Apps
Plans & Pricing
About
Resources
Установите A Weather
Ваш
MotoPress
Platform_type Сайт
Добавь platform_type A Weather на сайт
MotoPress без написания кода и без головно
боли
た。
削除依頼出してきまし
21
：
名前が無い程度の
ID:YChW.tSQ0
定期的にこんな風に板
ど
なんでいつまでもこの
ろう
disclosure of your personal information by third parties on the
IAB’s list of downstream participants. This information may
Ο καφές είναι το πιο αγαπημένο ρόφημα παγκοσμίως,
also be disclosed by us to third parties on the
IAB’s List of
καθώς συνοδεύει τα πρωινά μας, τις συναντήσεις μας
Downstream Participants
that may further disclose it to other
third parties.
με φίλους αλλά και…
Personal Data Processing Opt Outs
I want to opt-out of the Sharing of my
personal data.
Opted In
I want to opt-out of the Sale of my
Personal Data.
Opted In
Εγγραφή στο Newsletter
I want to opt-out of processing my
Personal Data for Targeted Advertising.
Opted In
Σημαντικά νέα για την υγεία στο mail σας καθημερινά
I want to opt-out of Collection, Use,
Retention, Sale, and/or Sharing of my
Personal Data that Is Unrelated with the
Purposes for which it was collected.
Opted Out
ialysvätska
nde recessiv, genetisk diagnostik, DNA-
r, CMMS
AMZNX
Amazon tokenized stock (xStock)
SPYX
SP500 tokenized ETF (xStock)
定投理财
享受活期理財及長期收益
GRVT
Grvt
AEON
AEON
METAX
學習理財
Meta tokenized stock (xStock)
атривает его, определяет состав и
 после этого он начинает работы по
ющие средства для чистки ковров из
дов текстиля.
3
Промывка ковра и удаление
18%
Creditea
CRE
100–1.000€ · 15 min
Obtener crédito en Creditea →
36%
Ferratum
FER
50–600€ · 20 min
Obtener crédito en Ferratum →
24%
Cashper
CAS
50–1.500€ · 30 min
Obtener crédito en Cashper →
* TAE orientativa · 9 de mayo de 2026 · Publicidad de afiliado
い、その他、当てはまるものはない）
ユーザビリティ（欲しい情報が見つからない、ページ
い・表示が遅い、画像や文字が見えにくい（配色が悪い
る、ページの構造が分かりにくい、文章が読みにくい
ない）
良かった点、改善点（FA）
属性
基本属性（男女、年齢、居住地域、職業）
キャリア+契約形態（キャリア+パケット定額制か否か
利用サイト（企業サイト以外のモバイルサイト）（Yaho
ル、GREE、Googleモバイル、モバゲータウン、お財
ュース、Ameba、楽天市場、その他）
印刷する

WORK REQUIRED
Gather every line from the listing above in which "parties" appears, and copy those lines.

RESPONSE BELOW
disclosure of your personal information by third parties on the
also be disclosed by us to third parties on the
third parties.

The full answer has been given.